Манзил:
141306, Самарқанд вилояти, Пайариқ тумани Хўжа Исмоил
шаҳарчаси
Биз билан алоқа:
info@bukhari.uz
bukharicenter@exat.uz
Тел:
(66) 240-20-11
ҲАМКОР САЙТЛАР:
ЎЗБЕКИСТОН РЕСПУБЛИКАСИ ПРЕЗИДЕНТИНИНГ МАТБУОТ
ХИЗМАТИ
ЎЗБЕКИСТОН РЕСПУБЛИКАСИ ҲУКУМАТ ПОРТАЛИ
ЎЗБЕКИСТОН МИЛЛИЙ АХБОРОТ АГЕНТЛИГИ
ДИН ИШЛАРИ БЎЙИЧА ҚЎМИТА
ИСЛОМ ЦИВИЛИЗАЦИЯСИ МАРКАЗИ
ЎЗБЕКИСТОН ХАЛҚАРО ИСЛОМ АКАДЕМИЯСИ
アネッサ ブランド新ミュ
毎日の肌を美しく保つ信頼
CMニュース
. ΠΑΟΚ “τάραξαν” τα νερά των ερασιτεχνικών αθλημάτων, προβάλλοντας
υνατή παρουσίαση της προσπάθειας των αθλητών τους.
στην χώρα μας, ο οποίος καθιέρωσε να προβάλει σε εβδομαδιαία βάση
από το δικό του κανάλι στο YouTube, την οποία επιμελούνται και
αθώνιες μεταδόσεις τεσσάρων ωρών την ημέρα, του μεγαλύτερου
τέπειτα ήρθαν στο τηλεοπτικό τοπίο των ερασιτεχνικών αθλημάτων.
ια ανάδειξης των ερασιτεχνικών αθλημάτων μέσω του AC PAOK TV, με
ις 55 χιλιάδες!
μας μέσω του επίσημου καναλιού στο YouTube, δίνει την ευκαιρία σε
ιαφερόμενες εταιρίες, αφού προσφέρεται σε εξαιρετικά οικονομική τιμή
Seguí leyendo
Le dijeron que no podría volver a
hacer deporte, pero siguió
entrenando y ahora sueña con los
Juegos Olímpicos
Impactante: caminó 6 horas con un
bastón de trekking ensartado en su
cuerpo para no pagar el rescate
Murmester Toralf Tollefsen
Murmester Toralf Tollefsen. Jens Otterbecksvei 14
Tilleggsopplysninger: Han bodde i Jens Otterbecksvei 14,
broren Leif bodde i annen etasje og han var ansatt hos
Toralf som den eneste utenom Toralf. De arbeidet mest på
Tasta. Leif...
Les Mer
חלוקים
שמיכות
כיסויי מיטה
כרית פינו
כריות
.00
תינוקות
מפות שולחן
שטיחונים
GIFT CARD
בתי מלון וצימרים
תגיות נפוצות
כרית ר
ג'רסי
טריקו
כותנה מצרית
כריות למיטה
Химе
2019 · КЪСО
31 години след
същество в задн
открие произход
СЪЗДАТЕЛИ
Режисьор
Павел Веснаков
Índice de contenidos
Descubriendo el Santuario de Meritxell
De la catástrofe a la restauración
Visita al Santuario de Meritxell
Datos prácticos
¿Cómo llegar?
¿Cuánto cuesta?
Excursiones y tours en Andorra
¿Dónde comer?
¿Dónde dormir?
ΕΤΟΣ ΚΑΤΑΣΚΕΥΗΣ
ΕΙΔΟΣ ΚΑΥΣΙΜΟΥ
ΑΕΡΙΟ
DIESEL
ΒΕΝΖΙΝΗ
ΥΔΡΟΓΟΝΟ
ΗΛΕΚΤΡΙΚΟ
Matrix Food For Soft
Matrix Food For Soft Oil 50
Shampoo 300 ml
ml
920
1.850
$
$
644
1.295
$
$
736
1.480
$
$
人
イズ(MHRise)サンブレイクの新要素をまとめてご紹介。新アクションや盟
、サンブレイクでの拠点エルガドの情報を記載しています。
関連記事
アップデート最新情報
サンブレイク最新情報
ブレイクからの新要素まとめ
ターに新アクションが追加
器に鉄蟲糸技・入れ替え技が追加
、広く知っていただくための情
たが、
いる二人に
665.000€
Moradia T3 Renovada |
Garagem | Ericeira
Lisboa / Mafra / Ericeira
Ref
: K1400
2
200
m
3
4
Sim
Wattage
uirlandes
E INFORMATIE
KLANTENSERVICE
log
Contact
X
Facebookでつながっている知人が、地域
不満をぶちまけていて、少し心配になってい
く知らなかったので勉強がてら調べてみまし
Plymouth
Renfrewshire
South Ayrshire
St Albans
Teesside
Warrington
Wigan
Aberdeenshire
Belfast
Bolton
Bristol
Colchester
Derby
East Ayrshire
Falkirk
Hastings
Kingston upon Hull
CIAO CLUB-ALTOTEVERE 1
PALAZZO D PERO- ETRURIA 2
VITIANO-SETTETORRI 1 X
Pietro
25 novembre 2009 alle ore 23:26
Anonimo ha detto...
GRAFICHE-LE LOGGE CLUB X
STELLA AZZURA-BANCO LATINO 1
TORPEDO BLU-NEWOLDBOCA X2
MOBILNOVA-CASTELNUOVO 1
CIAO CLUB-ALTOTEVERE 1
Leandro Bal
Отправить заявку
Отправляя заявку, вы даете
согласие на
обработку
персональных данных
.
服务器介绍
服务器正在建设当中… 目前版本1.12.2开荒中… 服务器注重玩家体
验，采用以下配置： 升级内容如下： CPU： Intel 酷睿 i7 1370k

□ □ □

Task requirements: Gather every line from the data above that contains the word "заявку", counting a line only when the letter case matches.

Answer to this problem:
Отправить заявку
Отправляя заявку, вы даете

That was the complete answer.